● **Excerpt provided**
# # # #

The Horror of Local Administrator Accounts
One of the root enablers of lateral movement are the local Administrator accounts that once upon a time Windows set up automatically. To make life easier, IT admins have often configured these accounts with the same easily guessable passwords across many machines.
For hackers, that’s like throwing gasoline on the fire: once in, they can effortlessly navigate around the victim’s system without even a PtH. They just run psexec, supplying it explicitly with the Administrator’s password, say admin123. Easy peasy.
There’s another bad practice of giving some users — often executives — local Administrator privileges on the mistaken belief they need these extra privileges to do special tasks. In other other words, their users accounts are added to the local Administrator group on their laptops.
Lucky hackers that land on one of these machines can then hit the ground running: they already have elevated permissions so they can PtH from the get go.
What are some ideas for lessening the risks with local accounts?
The aforementioned PtH white paper document suggests removing ordinary domain users from the local Administrator group. A good idea, and I approve of this message.
If you do keep local Administrator accounts, then make sure they have high entropy passwords. It can be a major heachache to go back and update bad admin passwords for larger sites. Microsoft generously provides Local Administrator Password Solution (LAPS) and Restricted Groups to allow companies to central manage these accounts. It’s topic I took up in this post.
You could then follow this up by preventing local accounts from logging in remotely. There’s a GPO setting under Policies\Windows Settings\Local Policies\User Rights Assignment called “Deny access to this computer from the network”. By configuring with a local SID, as explained here, you should be able to block any local account from networking.
So even if hackers have gained a privileged local account, we can stop them from moving around with this GPO setting. I’ve not tried this particularly efficient way of stomping out PtH, but I’ll update this post as soon as I give it a test ride
I did get a chance to try this recent patch, which makes it incredibly convenient to disable local Administrator accounts from networking on a domain level by providing this new SID, “NT AUTHORITY\Local account and member of Administrators group”. You just need enter this loooong string into the deny networking GPO setting:
This is not necessarily a bad idea. Yes, you’ve prevented hackers from networking with, say, psexec, if they happen to guess the local Administrator password correctly. And probably inconveniencing and making some admins more than a little angry along the way.

# # # #

● **Tasks and exercises**
• A. In the excerpt on local Administrator accounts, copy everything from "There’s another bad" down to "the get go.", switching "executives" to "managers".
• B. According to the excerpt on local Administrator accounts, what example password do hackers supply to psexec?

● **Bounding box coordinate data**
# # # #

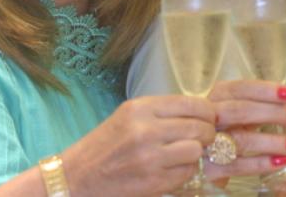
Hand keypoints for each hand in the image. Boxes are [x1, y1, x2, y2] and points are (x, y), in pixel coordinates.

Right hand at [62, 95, 215, 196]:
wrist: (76, 177)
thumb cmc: (105, 145)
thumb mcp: (129, 116)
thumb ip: (162, 112)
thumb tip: (202, 111)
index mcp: (140, 108)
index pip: (192, 104)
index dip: (208, 112)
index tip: (209, 117)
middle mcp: (146, 130)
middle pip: (199, 127)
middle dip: (207, 133)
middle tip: (203, 138)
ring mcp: (150, 157)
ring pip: (196, 150)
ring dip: (196, 153)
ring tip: (185, 153)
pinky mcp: (153, 182)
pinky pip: (186, 173)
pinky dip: (185, 171)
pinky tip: (173, 169)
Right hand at [206, 80, 285, 179]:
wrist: (191, 159)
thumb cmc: (220, 130)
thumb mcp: (233, 113)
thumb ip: (255, 106)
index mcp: (214, 98)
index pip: (240, 89)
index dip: (266, 90)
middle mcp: (206, 118)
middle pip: (239, 111)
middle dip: (271, 112)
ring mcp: (205, 144)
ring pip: (241, 139)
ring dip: (271, 141)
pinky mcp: (207, 169)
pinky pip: (238, 166)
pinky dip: (261, 163)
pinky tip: (281, 161)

# # # #

● **Responses for each task**
• A.
There’s another bad practice of giving some users — often managers — local Administrator privileges on the mistaken belief they need these extra privileges to do special tasks. In other other words, their users accounts are added to the local Administrator group on their laptops.
Lucky hackers that land on one of these machines can then hit the ground running: they already have elevated permissions so they can PtH from the get go.

• B. admin123